Dans les enceintes multilatérales, les pays d’Amérique du Sud constituent pour la France des partenaires avec lesquels ce qui nous rapproche (proximité culturelle, démocratie, Etat de droit, multilatéralisme) l’emporte largement sur les divergences d’analyses. Le rôle des Etats de la région dans les négociations de la COP 21 a rappelé à quel point cette proximité était précieuse pour relever les grands défis de la mondialisation. Leur poids aux Nations Unies (Assemblée générale, Conseil de sécurité, institutions et programmes, participation aux opérations de maintien de la paix) suppose pour l’Union européenne, et en son sein la France, d’entretenir avec eux un véritable partenariat politique.

La France dispose notamment d’un partenariat stratégique avec le Brésil depuis 2006, et soutient fortement le processus de paix en cours en Colombie. Nous travaillons également avec les pays de la région sur des initiatives multilatérales (avec le Brésil sur la conférence de Paris sur le Proche-Orient en 2017, avec l’Argentine sur la convention contre les disparitions forcées, avec le Chili sur les financements innovants et l’environnement), et nous aspirons, au travers de l’Union Européenne, à une reprise du dialogue afin de trouver une issue à la crise politique au Venezuela. La France développe également des relations avec les organisations régionales sud-américaines, et dispose d’un rôle de membre observateur auprès de certaines d’entre elles (CEPALC, Alliance du Pacifique, UNASUR).

En matière économique et sociale, la France cherche à développer des coopérations bénéfiques et fondées sur la réciprocité. Nous visons notamment à instaurer de véritables partenariats technologiques avec les économies sud-américaines, qui contribuent à la diversification des économies et une remontée dans la chaîne de valeur ajoutée. Cette ambition passe notamment par le développement des hubs et des communautés French Tech (Brésil, Chili, Argentine), et de coopérations universitaires et scientifiques pérennes. Le lien entre recherche et production, via l’innovation, constitue à ce titre une priorité.

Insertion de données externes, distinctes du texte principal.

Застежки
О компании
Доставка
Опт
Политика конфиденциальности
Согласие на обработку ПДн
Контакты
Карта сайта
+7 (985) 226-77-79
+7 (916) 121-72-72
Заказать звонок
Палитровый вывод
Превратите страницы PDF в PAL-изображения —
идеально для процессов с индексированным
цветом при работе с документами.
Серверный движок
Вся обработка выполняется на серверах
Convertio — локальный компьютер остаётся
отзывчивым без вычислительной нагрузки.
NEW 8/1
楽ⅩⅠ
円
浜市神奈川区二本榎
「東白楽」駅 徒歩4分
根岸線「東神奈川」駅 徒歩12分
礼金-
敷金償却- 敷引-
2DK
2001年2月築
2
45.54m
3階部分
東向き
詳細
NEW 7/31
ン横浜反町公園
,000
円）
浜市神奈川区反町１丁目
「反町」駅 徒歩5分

Sur le plan social, les nombreux échanges développés au travers du programme EUROsociAL doivent être prolongés pour contribuer à la consolidation des systèmes de protection sociale. Plus largement, les enjeux de gouvernance (réforme des politiques publiques, lutte contre la corruption et le blanchiment d’argent) sont incontournables et fond d’ores et déjà l’objet de dialogues féconds, notamment dans le cadre du processus de rapprochement de plusieurs pays avec l’OCDE (Colombie, Pérou, Argentine, Brésil).

L’Amérique du Sud demeurera à moyen terme la région la plus urbanisée du monde, et il semble prioritaire d’accompagner la consolidation de pôles urbains innovants et durables. La croissance urbaine représente un défi considérable en termes de transports, d’accès aux services publics, de sécurité, ou d’équipements. La France y apporte sa contribution au travers d’échanges d’expertises, de présentation de l’offre des entreprises françaises en la matière, et des interventions de l’Agence française de développement (présente en Colombie, en Equateur, au Pérou, en Bolivie, au Brésil et en Argentine), dont le mandat répond à cet enjeu.